Sir, I have received feedback from many a manager that one ceiling they face in deciding to promote a local PMET over a foreign one is the lack of regional exposure. This can and should be corrected, and all the more so in a world where PMETs from other regional countries are converging on our own in terms of training, skills, and experience.

Next, if we accept the premise that digital and virtual exchange will increasingly substitute for the other traditional modes of trade in goods, services, capital, and labor, then the ability to exert control—or at least, exert leverage—over access to the underlying technological infrastructure becomes far more critical. This is the case for both hardware (data centers, in particular) and software (in terms of foundational AI models, whether in generative, agentic, or embodied applications).
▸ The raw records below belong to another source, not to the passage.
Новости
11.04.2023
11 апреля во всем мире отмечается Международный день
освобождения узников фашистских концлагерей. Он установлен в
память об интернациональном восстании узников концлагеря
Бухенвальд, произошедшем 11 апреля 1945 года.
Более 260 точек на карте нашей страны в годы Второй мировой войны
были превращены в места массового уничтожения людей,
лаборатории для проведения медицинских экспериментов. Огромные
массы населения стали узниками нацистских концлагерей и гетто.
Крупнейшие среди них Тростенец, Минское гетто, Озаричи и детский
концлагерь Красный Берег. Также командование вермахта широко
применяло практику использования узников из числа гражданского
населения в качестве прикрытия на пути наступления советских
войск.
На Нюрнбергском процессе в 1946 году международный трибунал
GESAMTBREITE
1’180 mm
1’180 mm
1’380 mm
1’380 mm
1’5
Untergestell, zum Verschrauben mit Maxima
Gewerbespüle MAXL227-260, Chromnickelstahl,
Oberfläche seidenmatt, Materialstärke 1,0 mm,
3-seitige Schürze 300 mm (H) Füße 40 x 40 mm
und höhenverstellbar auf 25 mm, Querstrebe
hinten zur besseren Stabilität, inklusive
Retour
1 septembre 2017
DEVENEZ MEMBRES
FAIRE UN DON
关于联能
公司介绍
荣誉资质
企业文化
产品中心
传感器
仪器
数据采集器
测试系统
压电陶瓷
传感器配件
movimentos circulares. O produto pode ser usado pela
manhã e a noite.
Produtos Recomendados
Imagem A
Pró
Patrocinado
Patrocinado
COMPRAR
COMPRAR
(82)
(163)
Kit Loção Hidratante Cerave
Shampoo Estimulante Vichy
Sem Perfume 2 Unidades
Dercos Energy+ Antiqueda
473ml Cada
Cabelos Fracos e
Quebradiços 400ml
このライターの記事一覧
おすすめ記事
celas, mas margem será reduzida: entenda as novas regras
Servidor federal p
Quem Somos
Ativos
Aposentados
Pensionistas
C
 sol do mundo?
My party colleagues, Dennis Tan and Gerald Giam, argue in favor of expanding our ownership over these tools, to build our nation’s digital resilience. Even accepting that we may not build in-house foundational models from the ground up, I would still like to know if the government, through the National AI Council, has already developed a safeguard plan, in the event of sudden withdrawal by Big Tech firms to data center access, AI models, digital platforms, or even APIs.

Finally, when we conduct negotiations, we should be cognizant of how it is almost impossible to successfully arrive at terms when positions fall outside of the constraints imposed by other nations’ domestic politics. This may mean a very narrow set of options. We may choose to hew to ideal principles ourselves—keeping tariffs at zero, maintaining the UNCLOS right of free passage, leaving capital lightly taxed—but the rest of the world may not agree. A practically-minded foreign service and MFA will have to leave room for occasionally departing from non-core principles, or we might find ourselves unable to strike deals at all.

Concluding thoughts

It is World Cup season, so allow me to close with a football analogy. Players (and seasoned fans) will know that, when pressing a counterattack, one does not pass to where the other players are now, but where they anticipate they might go. From my vantage point—on the field's left wing—this is how I believe our policymakers should adapt. We cannot bet on the ideal world of yesteryear, but should instead align policy with the likely world of tomorrow. Otherwise, we may find ourselves offside, and our economy and society left out in the cold.